Brief ▸ Reproduce each entry below exactly as it appears.

##### Data for review #####

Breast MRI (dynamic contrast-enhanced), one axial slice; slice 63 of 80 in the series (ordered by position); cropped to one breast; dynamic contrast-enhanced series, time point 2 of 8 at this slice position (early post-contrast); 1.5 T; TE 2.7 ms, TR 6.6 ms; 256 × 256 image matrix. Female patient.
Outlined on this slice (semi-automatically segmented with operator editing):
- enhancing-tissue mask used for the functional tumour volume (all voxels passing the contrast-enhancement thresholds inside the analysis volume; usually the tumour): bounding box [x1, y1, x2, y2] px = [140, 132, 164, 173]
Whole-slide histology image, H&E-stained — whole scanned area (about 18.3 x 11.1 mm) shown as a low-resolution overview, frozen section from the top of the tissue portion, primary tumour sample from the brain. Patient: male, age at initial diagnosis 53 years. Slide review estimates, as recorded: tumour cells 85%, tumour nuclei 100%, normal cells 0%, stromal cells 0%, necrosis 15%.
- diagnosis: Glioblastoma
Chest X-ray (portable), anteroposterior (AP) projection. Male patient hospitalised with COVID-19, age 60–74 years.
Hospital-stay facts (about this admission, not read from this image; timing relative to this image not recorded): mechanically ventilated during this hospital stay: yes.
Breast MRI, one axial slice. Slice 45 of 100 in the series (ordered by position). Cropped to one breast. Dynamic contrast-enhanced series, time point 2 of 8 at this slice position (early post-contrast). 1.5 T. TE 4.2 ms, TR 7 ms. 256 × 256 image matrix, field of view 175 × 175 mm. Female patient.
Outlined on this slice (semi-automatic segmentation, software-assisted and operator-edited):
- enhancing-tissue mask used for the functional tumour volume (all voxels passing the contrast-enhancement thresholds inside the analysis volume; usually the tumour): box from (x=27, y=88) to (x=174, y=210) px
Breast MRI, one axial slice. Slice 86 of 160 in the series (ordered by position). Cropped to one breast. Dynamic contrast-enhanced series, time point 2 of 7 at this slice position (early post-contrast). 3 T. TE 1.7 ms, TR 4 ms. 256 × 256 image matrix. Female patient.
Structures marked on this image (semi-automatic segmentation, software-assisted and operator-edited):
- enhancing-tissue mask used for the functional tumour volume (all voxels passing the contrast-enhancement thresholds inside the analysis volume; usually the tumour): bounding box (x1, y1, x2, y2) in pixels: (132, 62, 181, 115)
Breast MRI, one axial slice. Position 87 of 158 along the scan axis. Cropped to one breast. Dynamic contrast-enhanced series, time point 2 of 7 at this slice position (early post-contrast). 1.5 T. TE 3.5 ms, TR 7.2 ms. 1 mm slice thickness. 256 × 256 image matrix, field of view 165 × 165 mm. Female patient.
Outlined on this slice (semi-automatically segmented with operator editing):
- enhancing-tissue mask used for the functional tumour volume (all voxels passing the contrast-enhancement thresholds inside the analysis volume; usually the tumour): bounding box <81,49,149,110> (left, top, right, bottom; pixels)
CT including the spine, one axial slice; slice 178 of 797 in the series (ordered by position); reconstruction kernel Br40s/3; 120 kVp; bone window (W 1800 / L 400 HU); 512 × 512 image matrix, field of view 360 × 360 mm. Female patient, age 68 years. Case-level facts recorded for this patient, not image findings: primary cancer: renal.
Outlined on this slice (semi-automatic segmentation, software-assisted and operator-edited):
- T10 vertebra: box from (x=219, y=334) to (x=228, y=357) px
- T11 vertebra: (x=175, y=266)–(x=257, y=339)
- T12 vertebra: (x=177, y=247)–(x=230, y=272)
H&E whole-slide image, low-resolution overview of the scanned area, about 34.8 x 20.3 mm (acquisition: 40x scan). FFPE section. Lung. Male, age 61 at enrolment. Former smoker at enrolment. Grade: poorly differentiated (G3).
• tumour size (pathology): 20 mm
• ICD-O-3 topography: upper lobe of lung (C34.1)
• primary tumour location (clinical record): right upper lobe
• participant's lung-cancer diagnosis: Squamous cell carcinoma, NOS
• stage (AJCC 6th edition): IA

#####

Solution for this exercise ▸
Breast MRI (dynamic contrast-enhanced), one axial slice; slice 63 of 80 in the series (ordered by position); cropped to one breast; dynamic contrast-enhanced series, time point 2 of 8 at this slice position (early post-contrast); 1.5 T; TE 2.7 ms, TR 6.6 ms; 256 × 256 image matrix. Female patient.
Outlined on this slice (semi-automatically segmented with operator editing):
- enhancing-tissue mask used for the functional tumour volume (all voxels passing the contrast-enhancement thresholds inside the analysis volume; usually the tumour): bounding box [x1, y1, x2, y2] px = [140, 132, 164, 173]
Whole-slide histology image, H&E-stained — whole scanned area (about 18.3 x 11.1 mm) shown as a low-resolution overview, frozen section from the top of the tissue portion, primary tumour sample from the brain. Patient: male, age at initial diagnosis 53 years. Slide review estimates, as recorded: tumour cells 85%, tumour nuclei 100%, normal cells 0%, stromal cells 0%, necrosis 15%.
- diagnosis: Glioblastoma
Chest X-ray (portable), anteroposterior (AP) projection. Male patient hospitalised with COVID-19, age 60–74 years.
Hospital-stay facts (about this admission, not read from this image; timing relative to this image not recorded): mechanically ventilated during this hospital stay: yes.
Breast MRI, one axial slice. Slice 45 of 100 in the series (ordered by position). Cropped to one breast. Dynamic contrast-enhanced series, time point 2 of 8 at this slice position (early post-contrast). 1.5 T. TE 4.2 ms, TR 7 ms. 256 × 256 image matrix, field of view 175 × 175 mm. Female patient.
Outlined on this slice (semi-automatic segmentation, software-assisted and operator-edited):
- enhancing-tissue mask used for the functional tumour volume (all voxels passing the contrast-enhancement thresholds inside the analysis volume; usually the tumour): box from (x=27, y=88) to (x=174, y=210) px
Breast MRI, one axial slice. Slice 86 of 160 in the series (ordered by position). Cropped to one breast. Dynamic contrast-enhanced series, time point 2 of 7 at this slice position (early post-contrast). 3 T. TE 1.7 ms, TR 4 ms. 256 × 256 image matrix. Female patient.
Structures marked on this image (semi-automatic segmentation, software-assisted and operator-edited):
- enhancing-tissue mask used for the functional tumour volume (all voxels passing the contrast-enhancement thresholds inside the analysis volume; usually the tumour): bounding box (x1, y1, x2, y2) in pixels: (132, 62, 181, 115)
Breast MRI, one axial slice. Position 87 of 158 along the scan axis. Cropped to one breast. Dynamic contrast-enhanced series, time point 2 of 7 at this slice position (early post-contrast). 1.5 T. TE 3.5 ms, TR 7.2 ms. 1 mm slice thickness. 256 × 256 image matrix, field of view 165 × 165 mm. Female patient.
Outlined on this slice (semi-automatically segmented with operator editing):
- enhancing-tissue mask used for the functional tumour volume (all voxels passing the contrast-enhancement thresholds inside the analysis volume; usually the tumour): bounding box <81,49,149,110> (left, top, right, bottom; pixels)
CT including the spine, one axial slice; slice 178 of 797 in the series (ordered by position); reconstruction kernel Br40s/3; 120 kVp; bone window (W 1800 / L 400 HU); 512 × 512 image matrix, field of view 360 × 360 mm. Female patient, age 68 years. Case-level facts recorded for this patient, not image findings: primary cancer: renal.
Outlined on this slice (semi-automatic segmentation, software-assisted and operator-edited):
- T10 vertebra: box from (x=219, y=334) to (x=228, y=357) px
- T11 vertebra: (x=175, y=266)–(x=257, y=339)
- T12 vertebra: (x=177, y=247)–(x=230, y=272)
H&E whole-slide image, low-resolution overview of the scanned area, about 34.8 x 20.3 mm (acquisition: 40x scan). FFPE section. Lung. Male, age 61 at enrolment. Former smoker at enrolment. Grade: poorly differentiated (G3).
• tumour size (pathology): 20 mm
• ICD-O-3 topography: upper lobe of lung (C34.1)
• primary tumour location (clinical record): right upper lobe
• participant's lung-cancer diagnosis: Squamous cell carcinoma, NOS
• stage (AJCC 6th edition): IA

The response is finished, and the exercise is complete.